Does the hon. Gentleman not understand that one has to pay to play? If we were in the room, the other countries would expect us to divvy up, as they are short of money.
More than half our trade is with the European Union. Our companies, and the future of the City of London and its relationship with the eurozone economy, are greatly affected by what happens in Europe. Those who want to move out to the middle of the Atlantic or who believe that somehow we can reinvigorate the Commonwealth and go back to imperial preference, are not living in the real world for the British economy. Our national interest is to have prosperity and success. As the Chancellor of the Exchequer has made clear, it is in Britain’s national interest for the eurozone to succeed and for the current crisis to be resolved. Clearly, Conservative Members do not agree with the Chancellor’s words. They wish to see the eurozone fail—[Hon. Members: “Rubbish!”] Well, the hon. Member for Gainsborough (Mr Leigh) seemed to say that. If he disagrees, he can intervene again. They want to see the eurozone fail because they believe that somehow that will be in the national interest of this country. It will not.
I have no time left.
It is time that the country looked to its long-term national interests, as opposed to the short-term party interests of this dysfunctional coalition. Those long-term national interests are in working consistently and positively in Europe, and recognising that we have potential allies in Europe. However, our misguided negotiating tactics have forced those potential allies away from us. This is the most self-defeating, insane strategy. It is not in our long-term national interests, and it is a shame for our country.
Of course the Prime Minister is right that we are in the European Union and all the time we remain in it we have to use our membership as best we can to protect the interests of the British people.
The main purpose of the summit must be to try to deliver greater prosperity and some growth and some hope to the peoples of Europe, because their hope has been depressed and their prosperity is being destroyed by a system that cannot conceivably work. The euro area is now locked into a system of mutually assured deflation, a mad policy, and the more those countries’ economies decline, the more the deficits go up, the more they have to cut. They cannot get themselves out by monetary means, in the way that the United Kingdom and the United States can, by creating more money in their system, and they cannot get out by having a competitive exchange rate.

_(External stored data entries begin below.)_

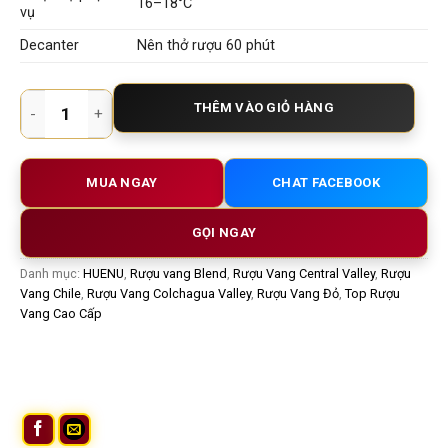
16–18°C
vụ
Decanter
Nên thở rượu 60 phút
HUENU Family Reserve Winemaker’s Blend 2020 – Rượu Vang 
THÊM VÀO GIỎ HÀNG
MUA NGAY
CHAT FACEBOOK
GỌI NGAY
Danh mục:
HUENU
,
Rượu vang Blend
,
Rượu Vang Central Valley
,
Rượu
Vang Chile
,
Rượu Vang Colchagua Valley
,
Rượu Vang Đỏ
,
Top Rượu
Vang Cao Cấp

I am sure that was the point that the hon. Gentleman wanted to make.
If the right hon. Gentleman is so against the austerity deflation policies in the eurozone, why is he supporting the austerity policies of his own Government?
As I just explained, it is totally different if a country has its own currency and can use monetary mechanisms to try to grow its way out of the problems, and can establish an exchange rate that allows it to export its way out of the problems, which is exactly what these countries have to do, yet are unable to do because they are locked in.